▶ [Extracted records]:

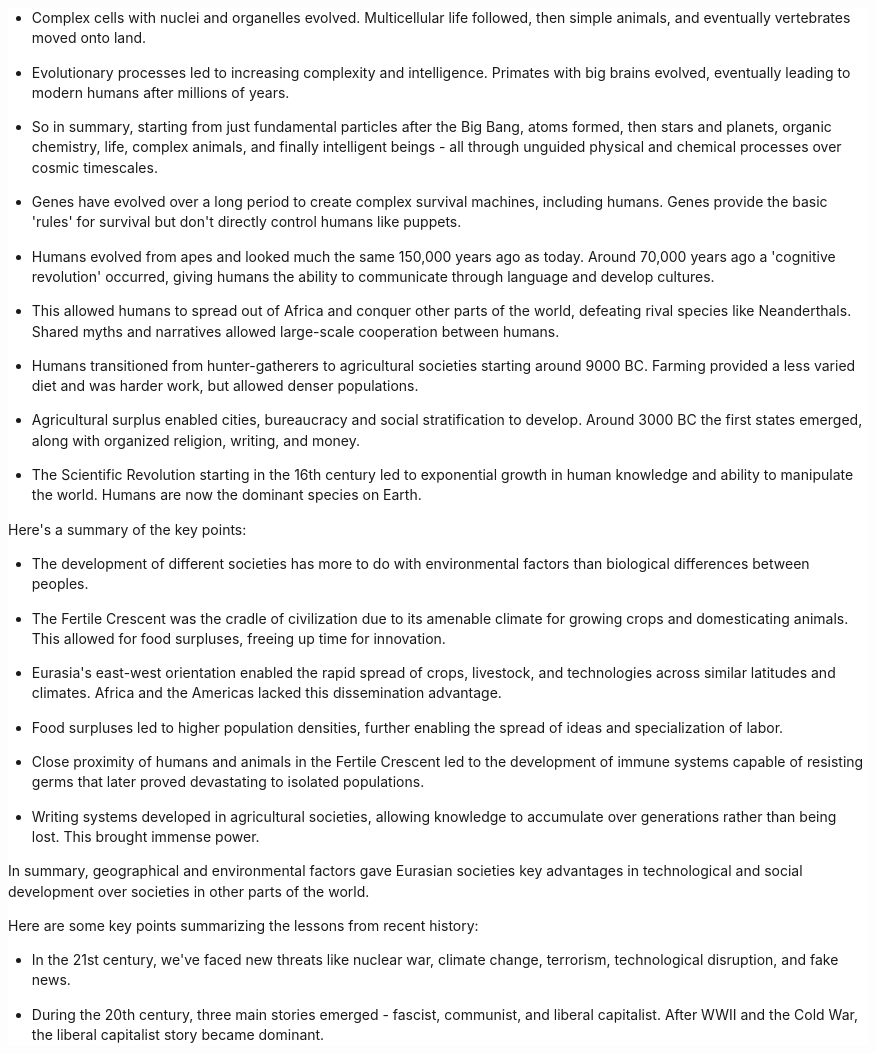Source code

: - Complex cells with nuclei and organelles evolved. Multicellular life followed, then simple animals, and eventually vertebrates moved onto land. 

- Evolutionary processes led to increasing complexity and intelligence. Primates with big brains evolved, eventually leading to modern humans after millions of years.

- So in summary, starting from just fundamental particles after the Big Bang, atoms formed, then stars and planets, organic chemistry, life, complex animals, and finally intelligent beings - all through unguided physical and chemical processes over cosmic timescales.

 

- Genes have evolved over a long period to create complex survival machines, including humans. Genes provide the basic 'rules' for survival but don't directly control humans like puppets.

- Humans evolved from apes and looked much the same 150,000 years ago as today. Around 70,000 years ago a 'cognitive revolution' occurred, giving humans the ability to communicate through language and develop cultures. 

- This allowed humans to spread out of Africa and conquer other parts of the world, defeating rival species like Neanderthals. Shared myths and narratives allowed large-scale cooperation between humans.

- Humans transitioned from hunter-gatherers to agricultural societies starting around 9000 BC. Farming provided a less varied diet and was harder work, but allowed denser populations.

- Agricultural surplus enabled cities, bureaucracy and social stratification to develop. Around 3000 BC the first states emerged, along with organized religion, writing, and money. 

- The Scientific Revolution starting in the 16th century led to exponential growth in human knowledge and ability to manipulate the world. Humans are now the dominant species on Earth.

 Here's a summary of the key points:

- The development of different societies has more to do with environmental factors than biological differences between peoples. 

- The Fertile Crescent was the cradle of civilization due to its amenable climate for growing crops and domesticating animals. This allowed for food surpluses, freeing up time for innovation.

- Eurasia's east-west orientation enabled the rapid spread of crops, livestock, and technologies across similar latitudes and climates. Africa and the Americas lacked this dissemination advantage. 

- Food surpluses led to higher population densities, further enabling the spread of ideas and specialization of labor.

- Close proximity of humans and animals in the Fertile Crescent led to the development of immune systems capable of resisting germs that later proved devastating to isolated populations.

- Writing systems developed in agricultural societies, allowing knowledge to accumulate over generations rather than being lost. This brought immense power.

In summary, geographical and environmental factors gave Eurasian societies key advantages in technological and social development over societies in other parts of the world.

 Here are some key points summarizing the lessons from recent history:

- In the 21st century, we've faced new threats like nuclear war, climate change, terrorism, technological disruption, and fake news. 

- During the 20th century, three main stories emerged - fascist, communist, and liberal capitalist. After WWII and the Cold War, the liberal capitalist story became dominant.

▶ [What to do]:
With the first line being the one containing "- Food surpluses" and the last line the one containing "- Close proximity", transcribe exactly the lines above that fall in that range.

▶ [Expected answer]:
- Food surpluses led to higher population densities, further enabling the spread of ideas and specialization of labor.

- Close proximity of humans and animals in the Fertile Crescent led to the development of immune systems capable of resisting germs that later proved devastating to isolated populations.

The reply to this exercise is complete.